Objetivo declarado 1: Por favor, traduza para o inglês esta frase do texto sobre o inquérito policial: "O presente texto tem como objeto de pesquisa a natureza jurídica processual penal preliminar[1] e cautelar do Inquérito Policial[2] sob a ótica dos elementos migratórios[3], assim como demonstrar que quando esse instrumento é utilizado e robustecido com tais provas tem como imperativo a sua imprescindibilidade no ordenamento jurídico pátrio cujos parâmetros normativos são a Constituição Federal de 1988[4], O Código de Processo Penal Brasileiro[5], Legislação específica sobre Polícia Investigativa/Judiciária representada pelas Leis 12.830/2013[6] , 12.850/2013[7] e 13.047/14[8], doutrina e julgados dos tribunais superiores."
Objetivo declarado 2: Segundo o texto sobre o inquérito policial, quais leis representam a legislação específica sobre Polícia Investigativa/Judiciária?
Objetivo declarado 3: Reescreva em forma de lista o parágrafo do texto sobre o inquérito policial que começa com "O presente texto tem como objeto de pesquisa", mantendo os fatos principais.
━━━ Texto extraído
A NATUREZA JURÍDICA DO INQUÉRITO POLICIAL SOB A ÓTICA DOS ELEMENTOS MIGRATÓRIOS (provas irrepetíveis, cautelares e preliminares)
O presente texto tem como objeto de pesquisa a natureza jurídica processual penal preliminar[1] e cautelar do Inquérito Policial[2] sob a ótica dos elementos migratórios[3], assim como demonstrar que quando esse instrumento é utilizado e robustecido com tais provas tem como imperativo a sua imprescindibilidade no ordenamento jurídico pátrio cujos parâmetros normativos são a Constituição Federal de 1988[4], O Código de Processo Penal Brasileiro[5], Legislação específica sobre Polícia Investigativa/Judiciária representada pelas Leis 12.830/2013[6] , 12.850/2013[7] e 13.047/14[8], doutrina e julgados dos tribunais superiores.
━━━━━━
━━━ Registros brutos
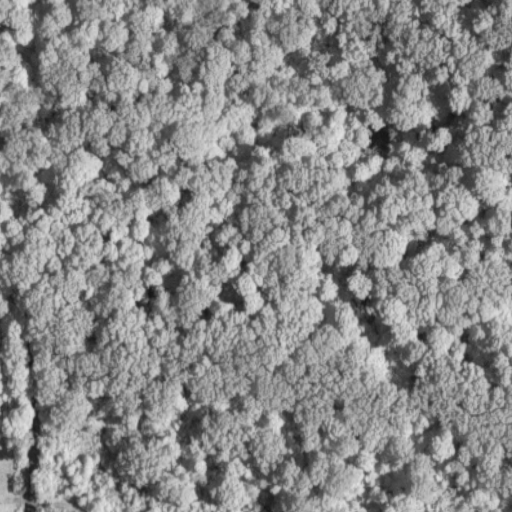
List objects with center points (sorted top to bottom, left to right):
road: (32, 392)
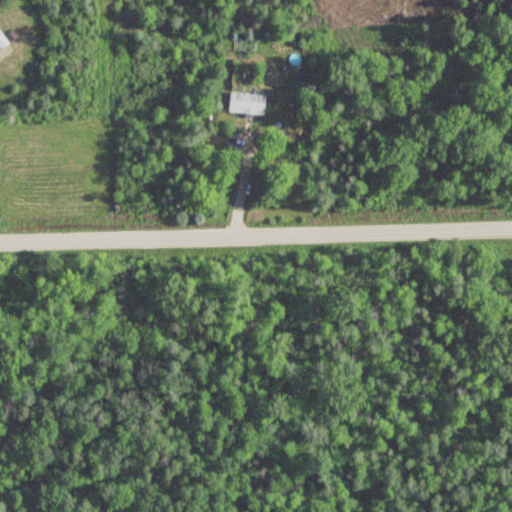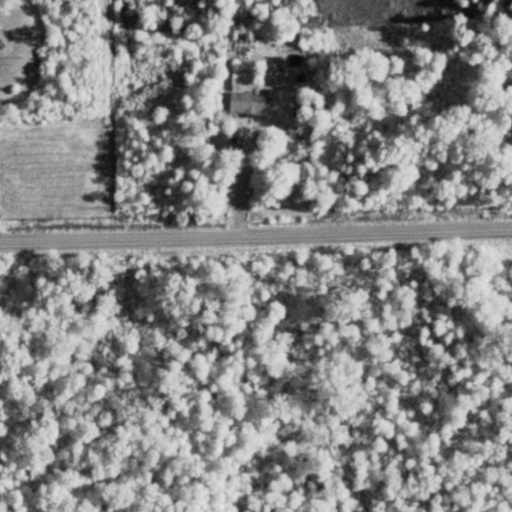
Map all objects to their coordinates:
building: (3, 41)
building: (248, 105)
road: (242, 184)
road: (256, 236)
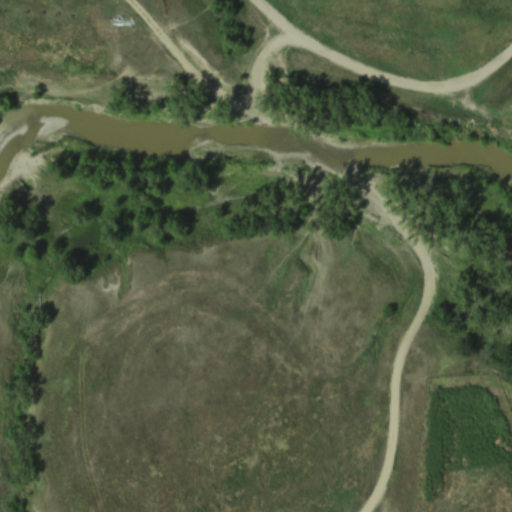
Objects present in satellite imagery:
river: (255, 139)
road: (311, 148)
━━━━━━
Solução do problema 1: This text takes as its object of research the preliminary[1] and precautionary criminal procedural legal nature of the Police Inquiry[2] from the perspective of migratory elements[3], and also seeks to show that when this instrument is used and strengthened with such evidence, its indispensability becomes imperative in the national legal order, whose normative parameters are the Federal Constitution of 1988[4], the Brazilian Code of Criminal Procedure[5], specific legislation on the Investigative/Judicial Police represented by Laws 12.830/2013[6], 12.850/2013[7] and 13.047/14[8], legal doctrine, and rulings of the higher courts.

Solução do problema 2: As Leis 12.830/2013, 12.850/2013 e 13.047/14.

Solução do problema 3:
- Objeto de pesquisa: a natureza jurídica processual penal preliminar e cautelar do Inquérito Policial sob a ótica dos elementos migratórios.
- Objetivo: demonstrar que o Inquérito Policial, quando utilizado e robustecido com essas provas, é imprescindível no ordenamento jurídico pátrio.
- Parâmetros normativos:
  - Constituição Federal de 1988;
  - Código de Processo Penal Brasileiro;
  - Leis 12.830/2013, 12.850/2013 e 13.047/14, sobre Polícia Investigativa/Judiciária;
  - doutrina e julgados dos tribunais superiores.